# PASSAGE FOR REVIEW
——————

The poor attendance continues with only five arriving for class today and two apologies received.

John suggested we visit Lauk’s Nest, a nature park in SL and one of the first (and now oldest remaining) public places for SL residents and visitors to enjoy in the virtual world. Based on the idea of a ruined ancient Mayan village in a jungle by the coast, it was built originally by Laukosargas Svarog in the very early days of SL’s existence and uniquely, despite changing hands several times, retains its charm. At one stage Linden Lab took on responsibility for the site but it is now owned by a preservation group that fund its maintenance along with donations from visitors. In addition to the lovely views it has some nice interactive features such as a bird feeding table and playable musical instruments in a high tree-house. The video below records a tour of Lauk’s Nest from 2016.

——————

# ACTIVITY
Please return the passage about Lauk's Nest above word for word, in full.

# DATA
——————

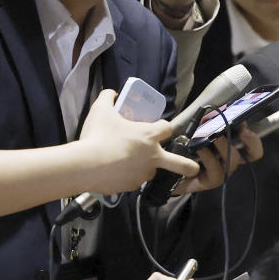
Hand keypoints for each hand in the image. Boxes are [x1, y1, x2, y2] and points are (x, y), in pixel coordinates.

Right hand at [79, 90, 199, 193]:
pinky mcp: (130, 187)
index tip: (158, 127)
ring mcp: (143, 174)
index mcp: (150, 136)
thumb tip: (111, 92)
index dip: (163, 127)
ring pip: (149, 171)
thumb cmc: (97, 135)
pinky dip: (126, 178)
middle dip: (189, 166)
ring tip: (125, 162)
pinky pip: (131, 181)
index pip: (167, 128)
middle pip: (180, 163)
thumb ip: (108, 98)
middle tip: (193, 168)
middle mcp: (153, 156)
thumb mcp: (101, 110)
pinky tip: (113, 173)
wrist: (85, 165)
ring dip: (143, 167)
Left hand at [174, 123, 263, 194]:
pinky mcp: (210, 182)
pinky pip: (215, 171)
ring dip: (224, 146)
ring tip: (213, 136)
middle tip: (240, 129)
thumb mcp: (199, 133)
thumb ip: (210, 124)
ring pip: (233, 161)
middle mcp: (231, 162)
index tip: (244, 125)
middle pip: (252, 155)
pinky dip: (208, 157)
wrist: (168, 171)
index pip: (254, 147)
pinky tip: (199, 148)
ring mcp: (222, 173)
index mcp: (233, 150)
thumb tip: (217, 109)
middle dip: (248, 140)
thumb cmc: (186, 149)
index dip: (254, 137)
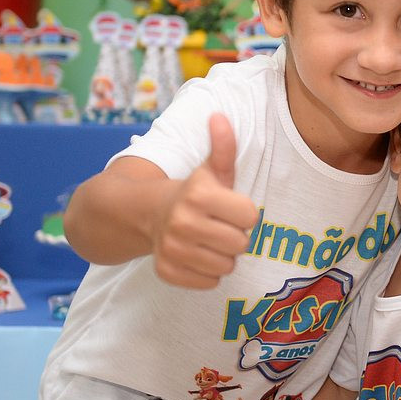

——————

# WRITTEN ANSWER
The poor attendance continues with only five arriving for class today and two apologies received.

John suggested we visit Lauk’s Nest, a nature park in SL and one of the first (and now oldest remaining) public places for SL residents and visitors to enjoy in the virtual world. Based on the idea of a ruined ancient Mayan village in a jungle by the coast, it was built originally by Laukosargas Svarog in the very early days of SL’s existence and uniquely, despite changing hands several times, retains its charm. At one stage Linden Lab took on responsibility for the site but it is now owned by a preservation group that fund its maintenance along with donations from visitors. In addition to the lovely views it has some nice interactive features such as a bird feeding table and playable musical instruments in a high tree-house. The video below records a tour of Lauk’s Nest from 2016.